**Data for this exercise:**
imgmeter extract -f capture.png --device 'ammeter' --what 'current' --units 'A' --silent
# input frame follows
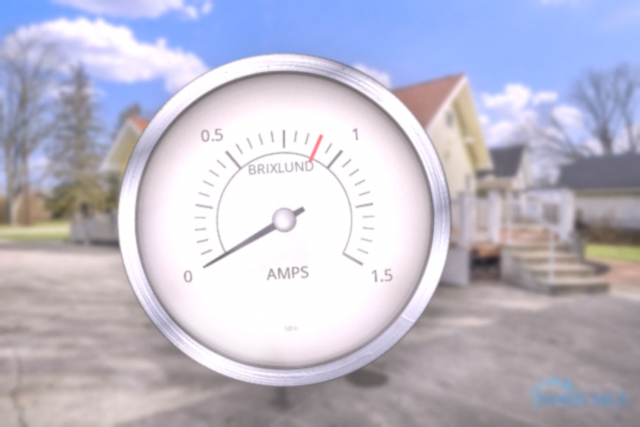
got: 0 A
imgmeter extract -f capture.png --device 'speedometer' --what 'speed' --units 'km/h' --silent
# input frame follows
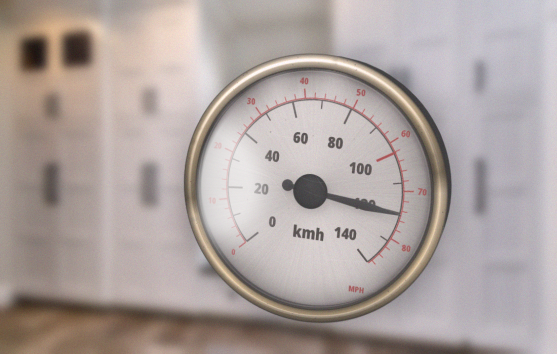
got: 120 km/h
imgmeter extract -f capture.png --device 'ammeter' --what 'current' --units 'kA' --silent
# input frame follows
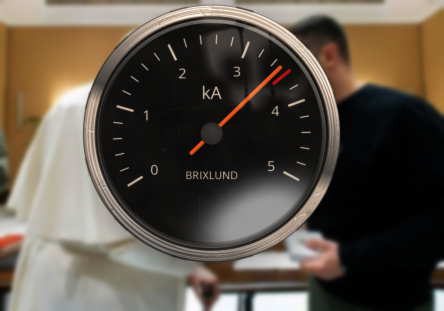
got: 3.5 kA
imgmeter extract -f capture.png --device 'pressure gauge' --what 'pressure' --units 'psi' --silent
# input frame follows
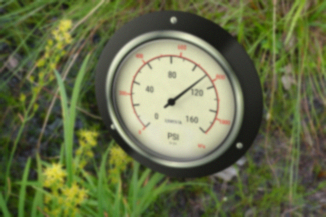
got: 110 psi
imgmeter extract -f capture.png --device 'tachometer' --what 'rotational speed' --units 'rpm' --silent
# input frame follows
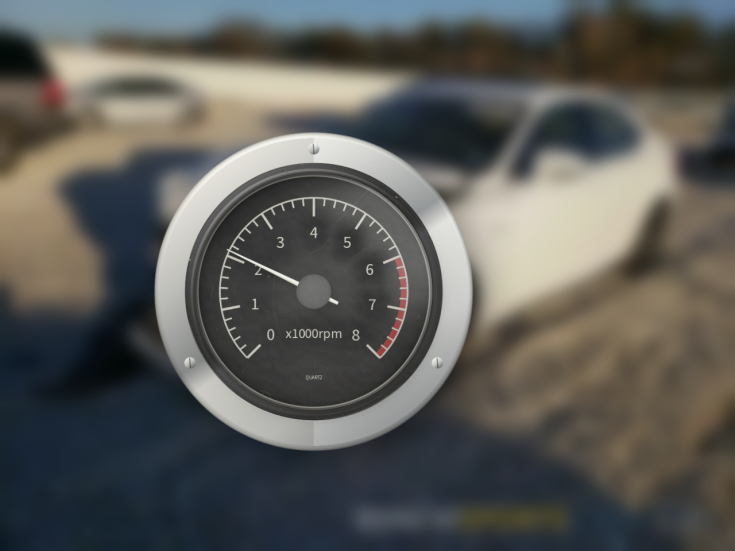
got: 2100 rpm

---

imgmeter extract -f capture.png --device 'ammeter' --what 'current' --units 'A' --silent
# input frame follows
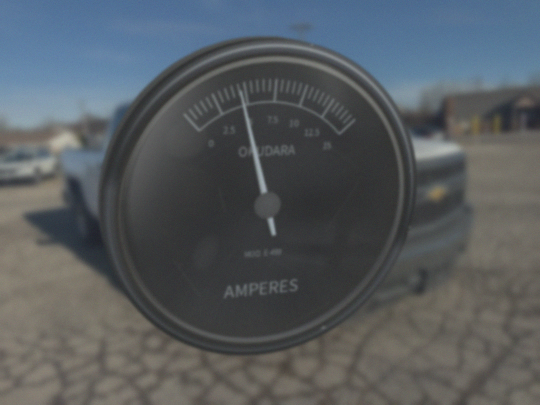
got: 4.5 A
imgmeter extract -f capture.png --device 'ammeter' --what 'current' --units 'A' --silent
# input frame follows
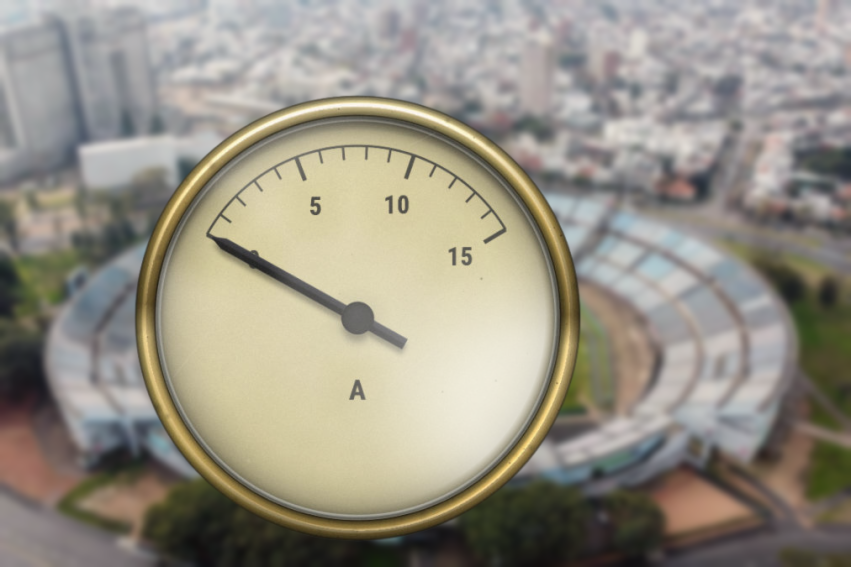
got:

--

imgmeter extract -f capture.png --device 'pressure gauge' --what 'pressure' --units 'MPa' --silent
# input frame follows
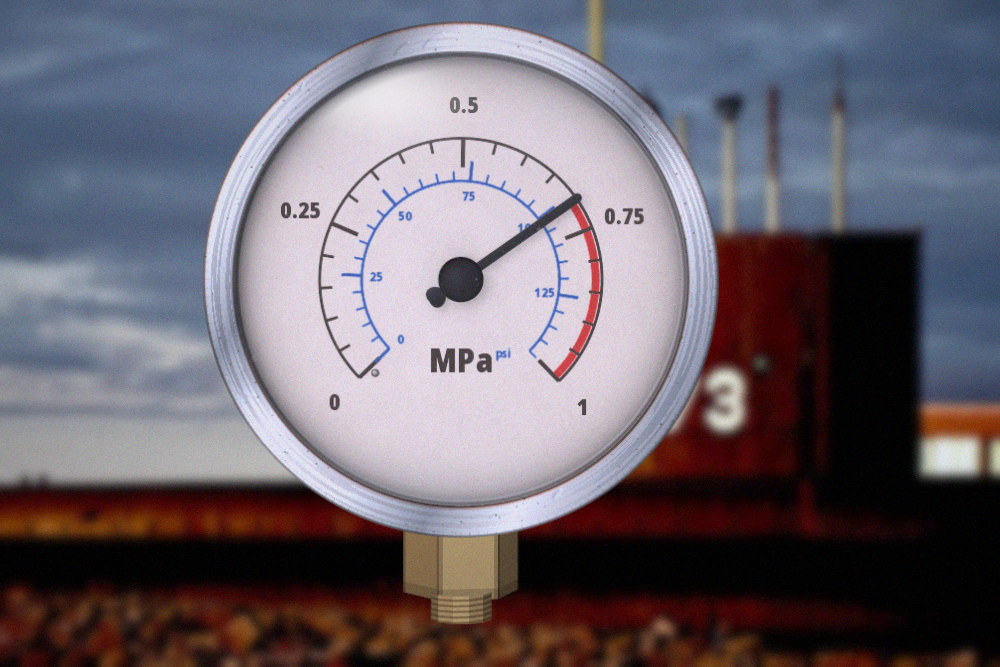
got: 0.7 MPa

**Activity:** Render the material from the line containing "imgmeter extract -f capture.png --device 'speedometer'" up to and including the line containing "got: 110 psi" as a numbered list, skipping any blank lines and leaving out the pictures.

**Problem solution:**
1. imgmeter extract -f capture.png --device 'speedometer' --what 'speed' --units 'km/h' --silent
2. # input frame follows
3. got: 120 km/h
4. imgmeter extract -f capture.png --device 'ammeter' --what 'current' --units 'kA' --silent
5. # input frame follows
6. got: 3.5 kA
7. imgmeter extract -f capture.png --device 'pressure gauge' --what 'pressure' --units 'psi' --silent
8. # input frame follows
9. got: 110 psi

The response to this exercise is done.